=== Texte fourni ===
Intervention de Michelle Demessine

Commission des affaires étrangères, de la défense et des forces armées — Réunion du 23 novembre 2016 à 9h15
Projet de loi de finances pour 2017 — Mission « défense » - programme 178 « préparation et emploi des forces » - examen du rapport pour avis

Photo de Michelle DemessineMichelle Demessine, rapporteure pour avis :

Je partage le jugement paradoxal du général de Villiers : le budget est bon, mais des inquiétudes sérieuses persistent, notamment sur la disponibilité technique opérationnelle (DTO).

Alors que le niveau des engagements extérieurs de la France n'a pas diminué et que les achats d'équipement se traduisent très lentement en livraison d'équipements nouveaux, les efforts budgétaires et les réformes structurelles engagées commencent à porter leurs fruits de sorte que les objectifs de la DTO sont en légère augmentation. Pour autant, si la DTO des hélicoptères de manoeuvre de l'armée de terres augmente de 15 % par rapport à 2016, elle ne permet de remplir que 57 % du contrat opérationnel.

La disponibilité des chars Leclerc souffre de l'engagement du personnel en charge de sa maintenance sur l'opération Sentinelle, et celle des chars AMX 10 RCR du vieillissement du parc, malgré les efforts de prolongation de sa durée de vie. Le parc des VAB souffre d'un déficit de régénération, celui des VBCI des actions de rétrofit qui augmenteront l'encours chez l'industriel.
=== Lignes ===
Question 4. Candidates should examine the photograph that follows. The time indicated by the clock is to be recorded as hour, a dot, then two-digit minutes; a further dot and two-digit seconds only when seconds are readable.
===
=== Lignes ===
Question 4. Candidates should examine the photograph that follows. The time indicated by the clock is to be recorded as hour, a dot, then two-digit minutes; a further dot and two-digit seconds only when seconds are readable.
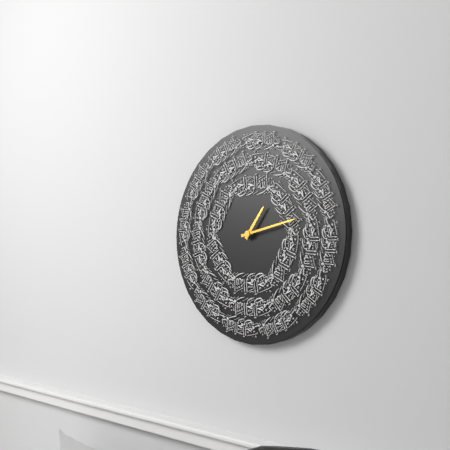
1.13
===
* **Travail demandé**
• 1. Répondez à ces questions sur l'intervention sur le budget de la défense :
(a) À quelle date et à quelle heure la commission s'est-elle réunie ?
(b) De combien la DTO des hélicoptères de manœuvre de l'armée de terre augmente-t-elle par rapport à 2016 ?
(c) Qu'est-ce qui nuit à la disponibilité des chars Leclerc ?
• 2. Relevez tous les matériels de l'armée de terre que nomme l'intervention sur le budget de la défense.
• 3. Reprenez l'intervention sur le budget de la défense à la suite de sa dernière phrase.
Les enregistrements n'ont aucun lien avec l'intervention sur le budget de la défense.

* **Résultats de l'exercice**
• 1.
(a) Le 23 novembre 2016 à 9h15.
(b) De 15 %.
(c) L'engagement du personnel chargé de leur maintenance sur l'opération Sentinelle.

• 2. Les hélicoptères de manœuvre, les chars Leclerc, les chars AMX 10 RCR, les VAB et les VBCI.

• 3.
Dans le même temps, le coût de la fonction de maintien en condition opérationnelle, mesuré par l'indicateur n° 6-2 du projet annuel de performance, augmente. Les coûts sont passés de 61 à 65 euros entre 2014 et 2017 pour le coût moyen de la fonction maintien en condition opérationnelle (MCO) terrestre par matériel et jour de préparation opérationnelle. La cible est fixée à 63 euros pour 2017, mais il est d'ores et déjà prévu qu'elle soit en dépassement. Le coût transitoire de la fonction MCO navale par jour de disponibilité de la flotte est passé de 57 000 à 61 000 euros entre 2014 et 2015. Ce coût semble se stabiliser depuis 2016 à 57 000 euros. Mais la cible pour 2017 remonte à 59 000 euros.

En revanche, le coût moyen de la fonction MCO aéronautique à l'heure de vol est passé de 11 149 euros en 2014 à 10 706 euros. La cible pour 2017 est de 10 268 euros. Cette évolution s'explique par la diminution des vieux équipements, coûteux en entretien, et la tendance à la baisse du coût moyen d'heure de vol des matériels de nouvelle génération au gré de la maturation des équipements et du système de MCO : il s'agit des effets de plans de fiabilisation, de la rentabilisation des systèmes de MCO et des économies d'échelle liées à l'augmentation du parc livré aux forces. Cela justifie les réflexions formulées devant notre commission sur le modèle économique du maintien en condition opérationnelle. Comme mon collègue, j'ai été frappée par le fait que l'accélération des livraisons d'équipements neufs engendrerait des économies sur les crédits d'entretien programmé du matériel et des gains d'efficacité de nos forces, si elle était soutenable par l'industriel. Elle améliorerait également le moral des troupes.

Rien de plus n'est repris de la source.